**YOUR GOAL:** Please print every record below exactly as it appears, but leave out the pictures.
----
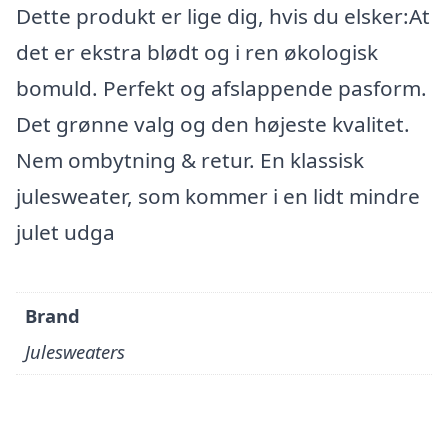
Dette produkt er lige dig, hvis du elsker:At
det er ekstra blødt og i ren økologisk
bomuld. Perfekt og afslappende pasform.
Det grønne valg og den højeste kvalitet.
Nem ombytning & retur. En klassisk
julesweater, som kommer i en lidt mindre
julet udga
Brand
Julesweaters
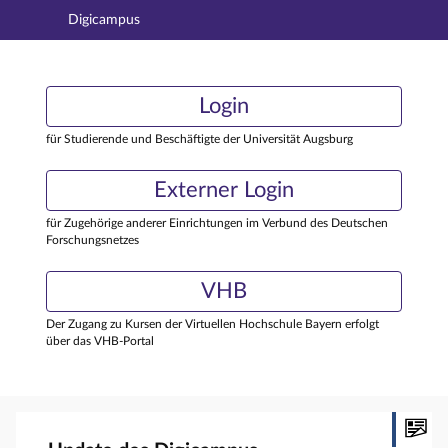
Digicampus
Hauptnavigation
Login
Login
Hauptinhalt
Externer Login
Login
Fußzeile
für Studierende und Beschäftigte der Universität Augsburg
Externer Login
für Zugehörige anderer Einrichtungen im Verbund des Deutschen
Forschungsnetzes
VHB
Der Zugang zu Kursen der Virtuellen Hochschule Bayern erfolgt
über das VHB-Portal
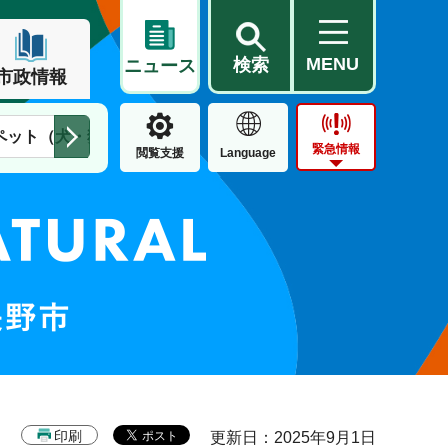
MENU
検索
ニュース
市政情報
ペット（犬・猫）
住民票・戸籍
公営住宅
市街地整備
緊急情報
閲覧支援
Language
印刷
更新日：2025年9月1日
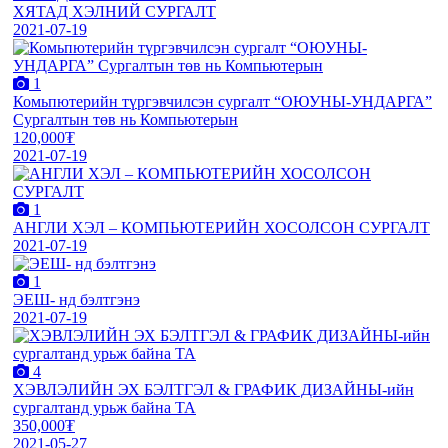
ХЯТАД ХЭЛНИЙ СУРГАЛТ
2021-07-19
1
Комьпютерийн түргэвчилсэн сургалт “ОЮУНЫ-УНДАРГА”
Сургалтын төв нь Компьютерын
120,000₮
2021-07-19
1
АНГЛИ ХЭЛ – КОМПЬЮТЕРИЙН ХОСОЛСОН СУРГАЛТ
2021-07-19
1
ЭЕШ- нд бэлтгэнэ
2021-07-19
4
ХЭВЛЭЛИЙН ЭХ БЭЛТГЭЛ & ГРАФИК ДИЗАЙНЫ-ийн
сургалтанд урьж байна ТА
350,000₮
2021-05-27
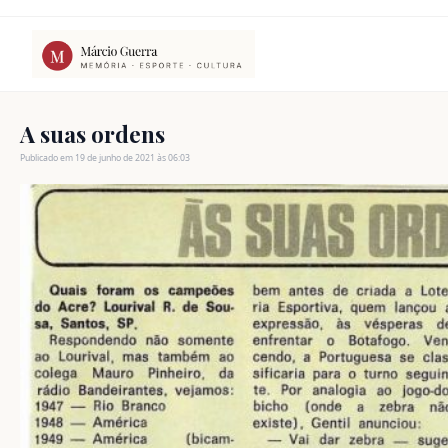
Ir
para
o
conteúdo
A suas ordens
Publicado em 19 de junho de 2021 às 06:03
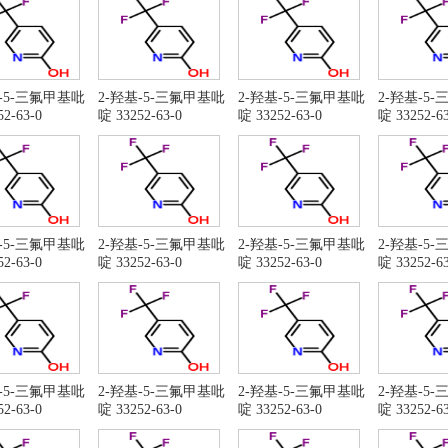
基-5-三氟甲基吡
2-羟基-5-三氟甲基吡
2-羟基-5-三氟甲基吡
2-羟基-5
2-63-0
啶 33252-63-0
啶 33252-63-0
啶 33252-63
基-5-三氟甲基吡
2-羟基-5-三氟甲基吡
2-羟基-5-三氟甲基吡
2-羟基-5
2-63-0
啶 33252-63-0
啶 33252-63-0
啶 33252-63
基-5-三氟甲基吡
2-羟基-5-三氟甲基吡
2-羟基-5-三氟甲基吡
2-羟基-5
2-63-0
啶 33252-63-0
啶 33252-63-0
啶 33252-63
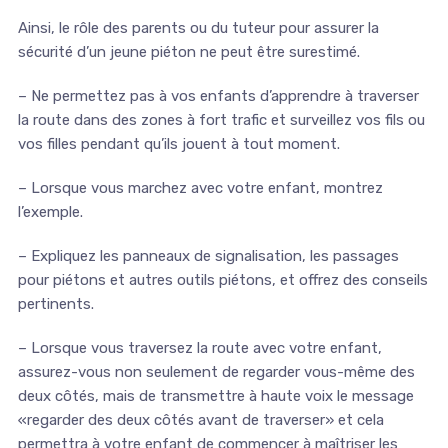
Ainsi, le rôle des parents ou du tuteur pour assurer la
sécurité d’un jeune piéton ne peut être surestimé.
– Ne permettez pas à vos enfants d’apprendre à traverser
la route dans des zones à fort trafic et surveillez vos fils ou
vos filles pendant qu’ils jouent à tout moment.
– Lorsque vous marchez avec votre enfant, montrez
l’exemple.
– Expliquez les panneaux de signalisation, les passages
pour piétons et autres outils piétons, et offrez des conseils
pertinents.
– Lorsque vous traversez la route avec votre enfant,
assurez-vous non seulement de regarder vous-même des
deux côtés, mais de transmettre à haute voix le message
«regarder des deux côtés avant de traverser» et cela
permettra à votre enfant de commencer à maîtriser les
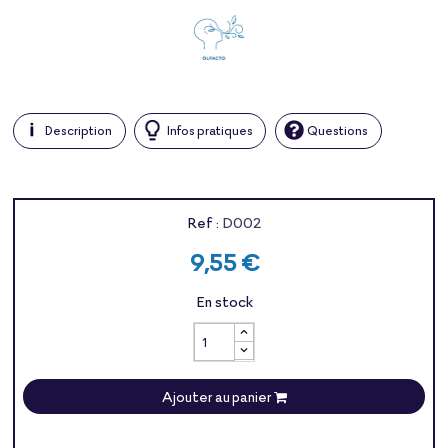
Description
Infos pratiques
Questions
Ref :
D002
9,55 €
En stock
Ajouter au panier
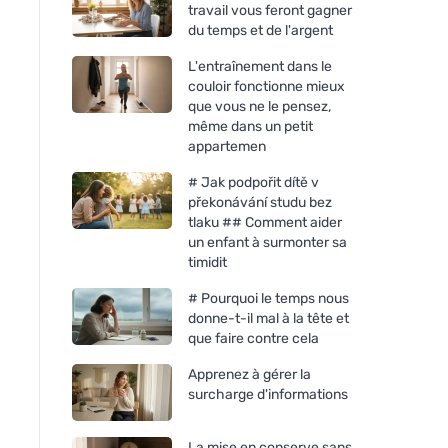
travail vous feront gagner
du temps et de l'argent
L'entraînement dans le
couloir fonctionne mieux
que vous ne le pensez,
même dans un petit
appartemen
# Jak podpořit dítě v
překonávání studu bez
tlaku ## Comment aider
un enfant à surmonter sa
FINO Vuilniszakken Green
FINO Zeus FLEX 35
timidit
Life Easy pack 25 μm - 35 l
oprolbare afvalzakke
(22 stuks)
(8 stuks)
# Pourquoi le temps nous
donne-t-il mal à la tête et
que faire contre cela
Apprenez à gérer la
surcharge d'informations
La mise en conserve sans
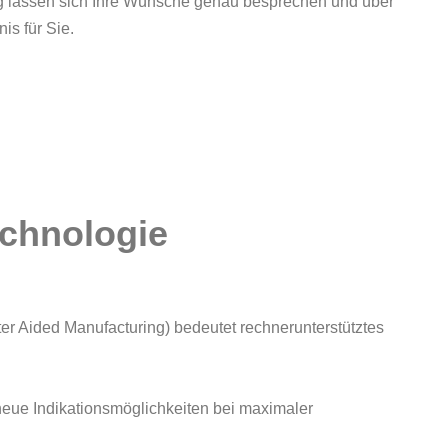
 lassen sich Ihre Wünsche genau besprechen und über
is für Sie.
chnologie
 Aided Manufacturing) bedeutet rechnerunterstütztes
neue Indikationsmöglichkeiten bei maximaler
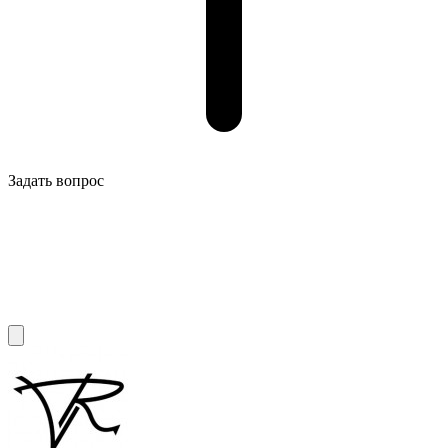
Задать вопрос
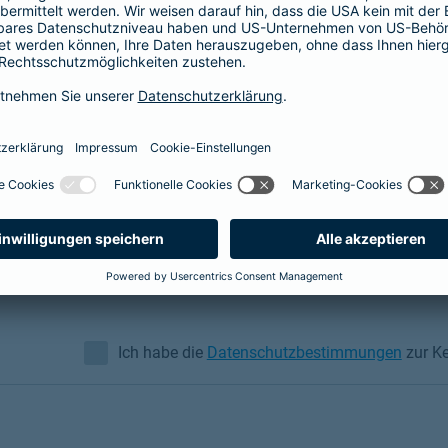
e Versicherung
ch auch über WhatsApp
p-Nachricht senden zu können, speichern Sie einfach die Numm
 Datenschutzbestimmungen, um meine Nummer für den WhatsApp
Ich habe die
Datenschutzbestimmungen
zur Ke
Ich habe die Datenschutzbestimmungen zur Kennt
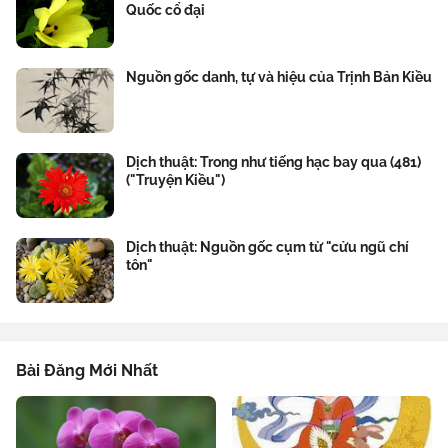
Quốc cổ đại
Nguồn gốc danh, tự và hiệu của Trịnh Bản Kiều
Dịch thuật: Trong như tiếng hạc bay qua (481)
("Truyện Kiều")
Dịch thuật: Nguồn gốc cụm từ "cửu ngũ chí
tôn"
Bài Đăng Mới Nhất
----
**EXERCISE OUTPUT:**
Dette produkt er lige dig, hvis du elsker:At
det er ekstra blødt og i ren økologisk
bomuld. Perfekt og afslappende pasform.
Det grønne valg og den højeste kvalitet.
Nem ombytning & retur. En klassisk
julesweater, som kommer i en lidt mindre
julet udga
Brand
Julesweaters
Digicampus
Hauptnavigation
Login
Login
Hauptinhalt
Externer Login
Login
Fußzeile
für Studierende und Beschäftigte der Universität Augsburg
Externer Login
für Zugehörige anderer Einrichtungen im Verbund des Deutschen
Forschungsnetzes
VHB
Der Zugang zu Kursen der Virtuellen Hochschule Bayern erfolgt
über das VHB-Portal
MENU
検索
ニュース
市政情報
ペット（犬・猫）
住民票・戸籍
公営住宅
市街地整備
緊急情報
閲覧支援
Language
印刷
更新日：2025年9月1日
ХЯТАД ХЭЛНИЙ СУРГАЛТ
2021-07-19
1
Комьпютерийн түргэвчилсэн сургалт “ОЮУНЫ-УНДАРГА”
Сургалтын төв нь Компьютерын
120,000₮
2021-07-19
1
АНГЛИ ХЭЛ – КОМПЬЮТЕРИЙН ХОСОЛСОН СУРГАЛТ
2021-07-19
1
ЭЕШ- нд бэлтгэнэ
2021-07-19
4
ХЭВЛЭЛИЙН ЭХ БЭЛТГЭЛ & ГРАФИК ДИЗАЙНЫ-ийн
сургалтанд урьж байна ТА
350,000₮
2021-05-27
Ir
para
o
conteúdo
A suas ordens
Publicado em 19 de junho de 2021 às 06:03
基-5-三氟甲基吡
2-羟基-5-三氟甲基吡
2-羟基-5-三氟甲基吡
2-羟基-5
2-63-0
啶 33252-63-0
啶 33252-63-0
啶 33252-63
基-5-三氟甲基吡
2-羟基-5-三氟甲基吡
2-羟基-5-三氟甲基吡
2-羟基-5
2-63-0
啶 33252-63-0
啶 33252-63-0
啶 33252-63
基-5-三氟甲基吡
2-羟基-5-三氟甲基吡
2-羟基-5-三氟甲基吡
2-羟基-5
2-63-0
啶 33252-63-0
啶 33252-63-0
啶 33252-63
Ainsi, le rôle des parents ou du tuteur pour assurer la
sécurité d’un jeune piéton ne peut être surestimé.
– Ne permettez pas à vos enfants d’apprendre à traverser
la route dans des zones à fort trafic et surveillez vos fils ou
vos filles pendant qu’ils jouent à tout moment.
– Lorsque vous marchez avec votre enfant, montrez
l’exemple.
– Expliquez les panneaux de signalisation, les passages
pour piétons et autres outils piétons, et offrez des conseils
pertinents.
– Lorsque vous traversez la route avec votre enfant,
assurez-vous non seulement de regarder vous-même des
deux côtés, mais de transmettre à haute voix le message
«regarder des deux côtés avant de traverser» et cela
permettra à votre enfant de commencer à maîtriser les
Description
Infos pratiques
Questions
Ref :
D002
9,55 €
En stock
Ajouter au panier
travail vous feront gagner
du temps et de l'argent
L'entraînement dans le
couloir fonctionne mieux
que vous ne le pensez,
même dans un petit
appartemen
# Jak podpořit dítě v
překonávání studu bez
tlaku ## Comment aider
un enfant à surmonter sa
FINO Vuilniszakken Green
FINO Zeus FLEX 35
timidit
Life Easy pack 25 μm - 35 l
oprolbare afvalzakke
(22 stuks)
(8 stuks)
# Pourquoi le temps nous
donne-t-il mal à la tête et
que faire contre cela
Apprenez à gérer la
surcharge d'informations
La mise en conserve sans
 lassen sich Ihre Wünsche genau besprechen und über
is für Sie.
chnologie
 Aided Manufacturing) bedeutet rechnerunterstütztes
neue Indikationsmöglichkeiten bei maximaler
Задать вопрос
e Versicherung
ch auch über WhatsApp
p-Nachricht senden zu können, speichern Sie einfach die Numm
 Datenschutzbestimmungen, um meine Nummer für den WhatsApp
Ich habe die
Datenschutzbestimmungen
zur Ke
Ich habe die Datenschutzbestimmungen zur Kennt
Quốc cổ đại
Nguồn gốc danh, tự và hiệu của Trịnh Bản Kiều
Dịch thuật: Trong như tiếng hạc bay qua (481)
("Truyện Kiều")
Dịch thuật: Nguồn gốc cụm từ "cửu ngũ chí
tôn"
Bài Đăng Mới Nhất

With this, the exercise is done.